Instructions to follow = Reproduce every line of the material below without changes, omitting the pictures.

──────── Data for the task ────────

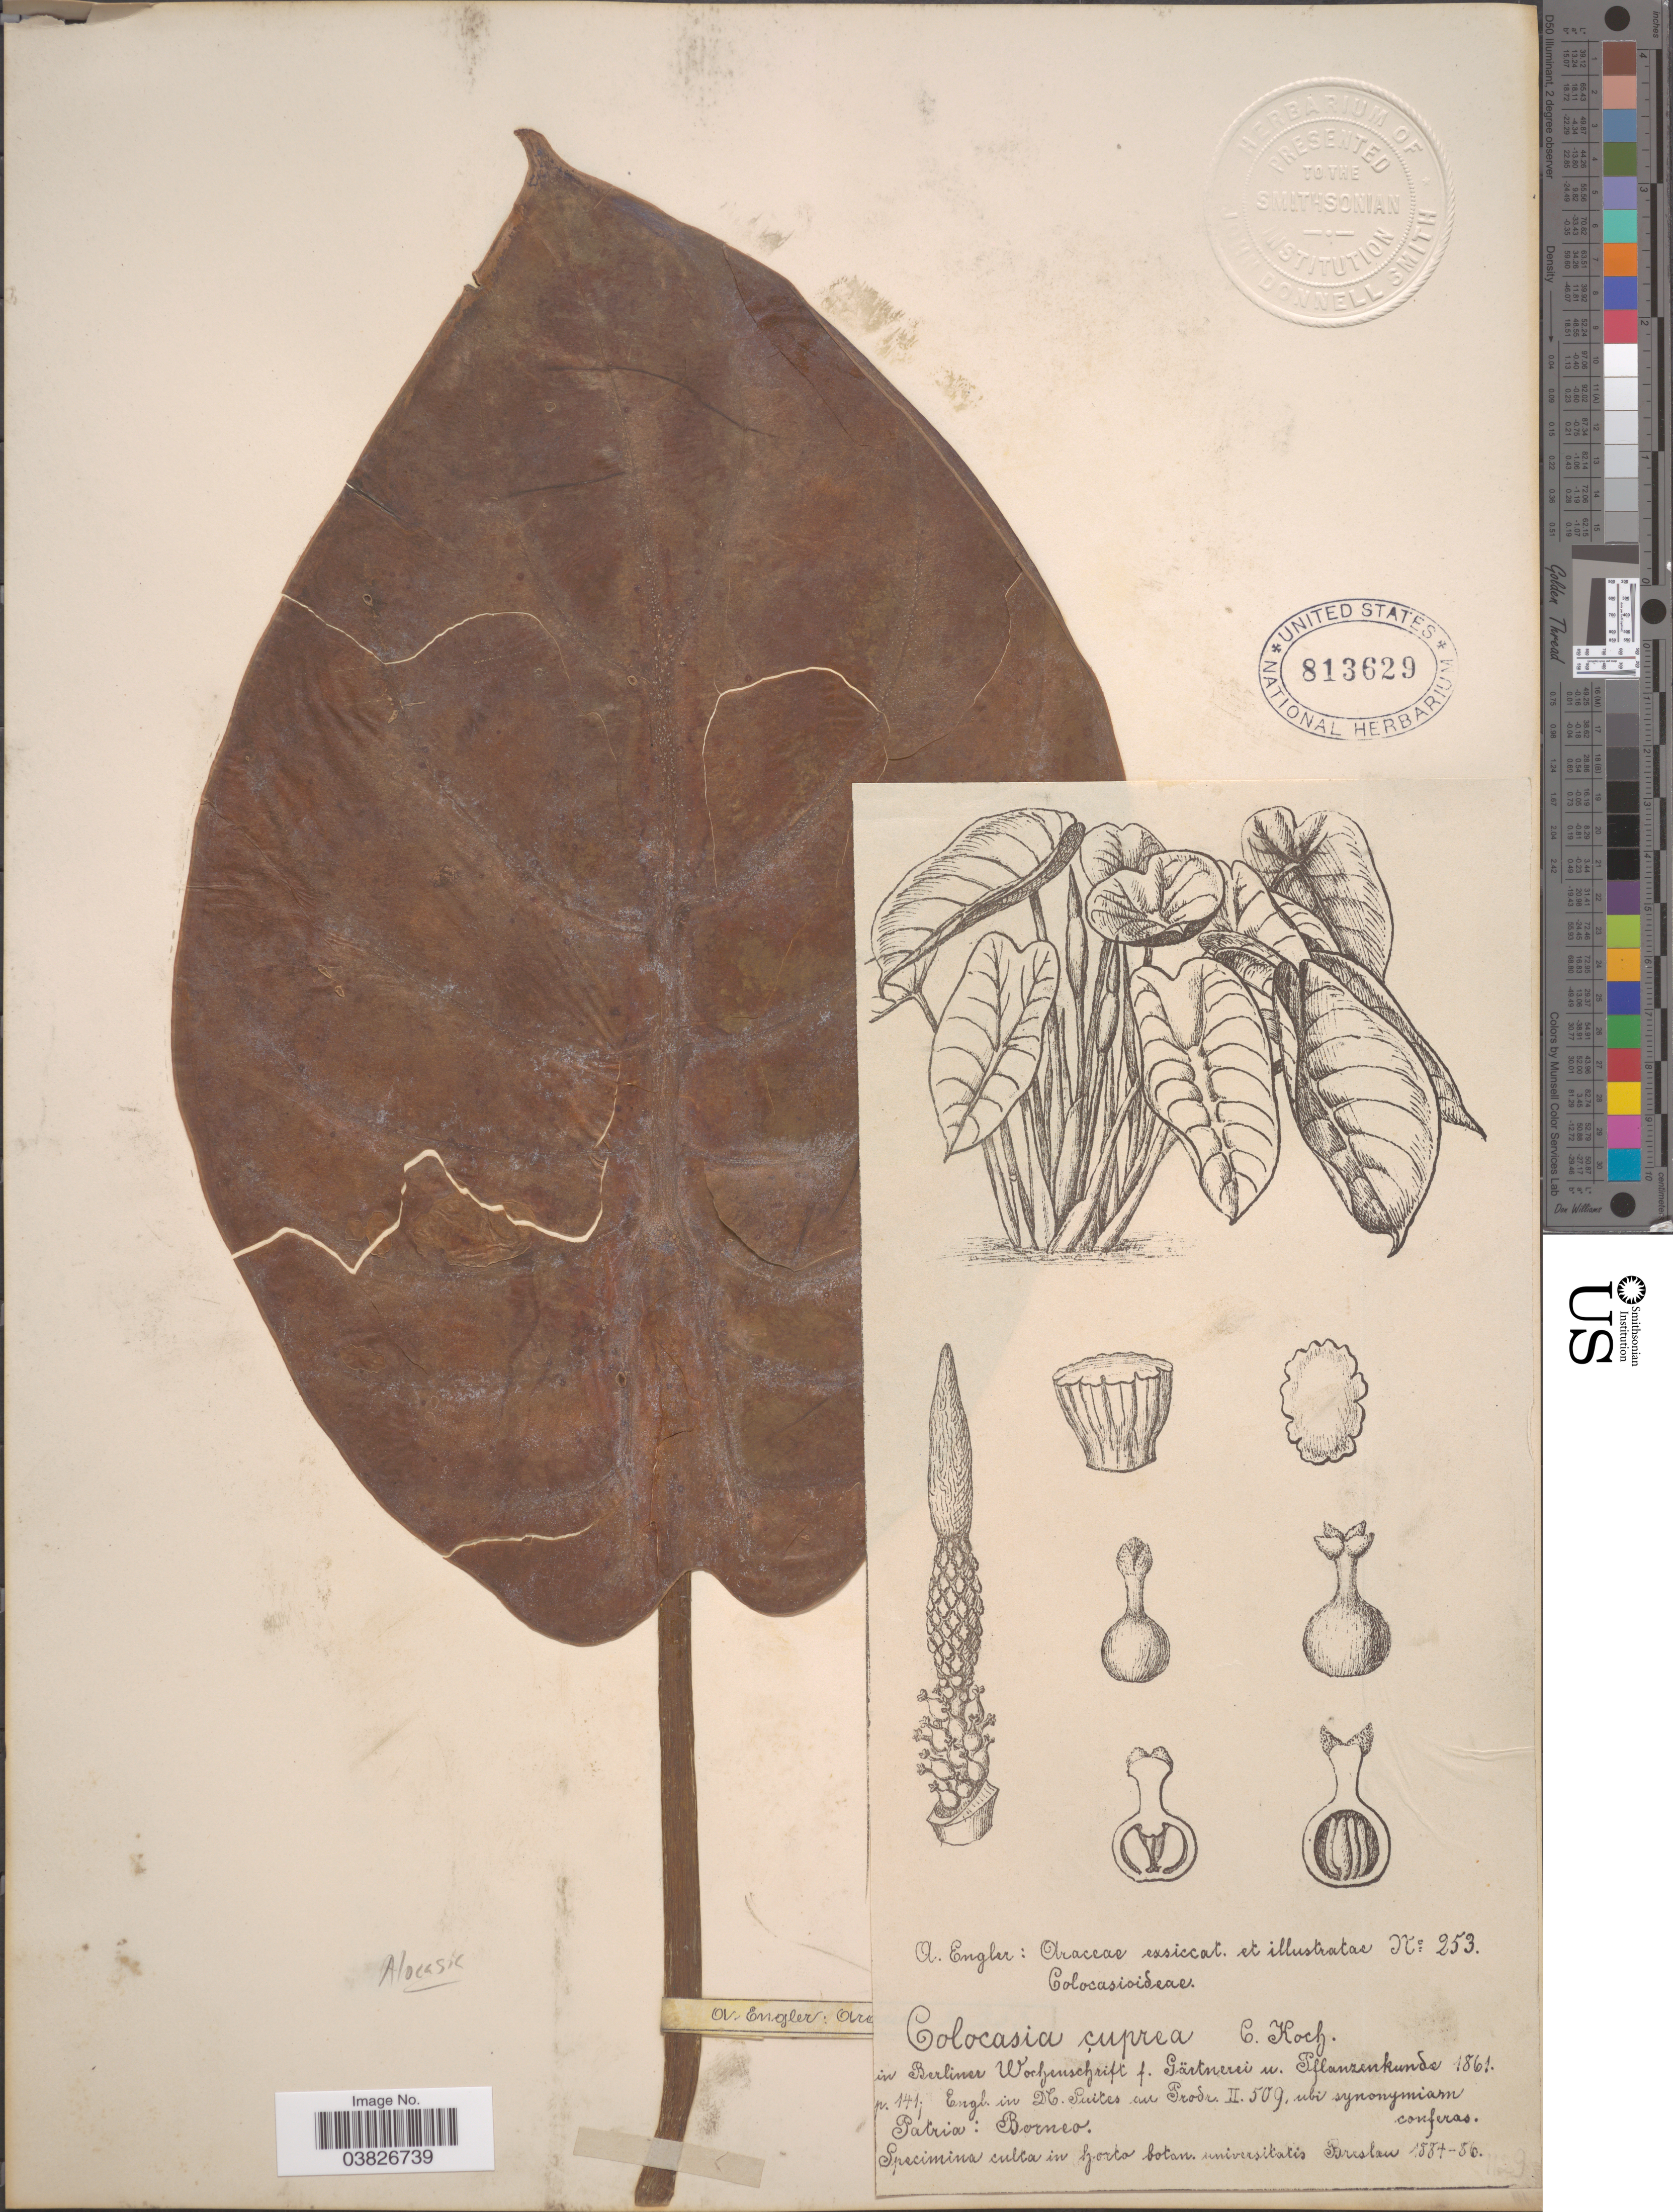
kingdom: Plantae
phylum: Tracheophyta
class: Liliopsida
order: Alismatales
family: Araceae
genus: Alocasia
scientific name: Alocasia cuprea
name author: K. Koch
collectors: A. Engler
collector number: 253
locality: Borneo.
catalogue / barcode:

────────

Expected answer =
kingdom: Plantae
phylum: Tracheophyta
class: Liliopsida
order: Alismatales
family: Araceae
genus: Alocasia
scientific name: Alocasia cuprea
name author: K. Koch
collectors: A. Engler
collector number: 253
locality: Borneo.
catalogue / barcode:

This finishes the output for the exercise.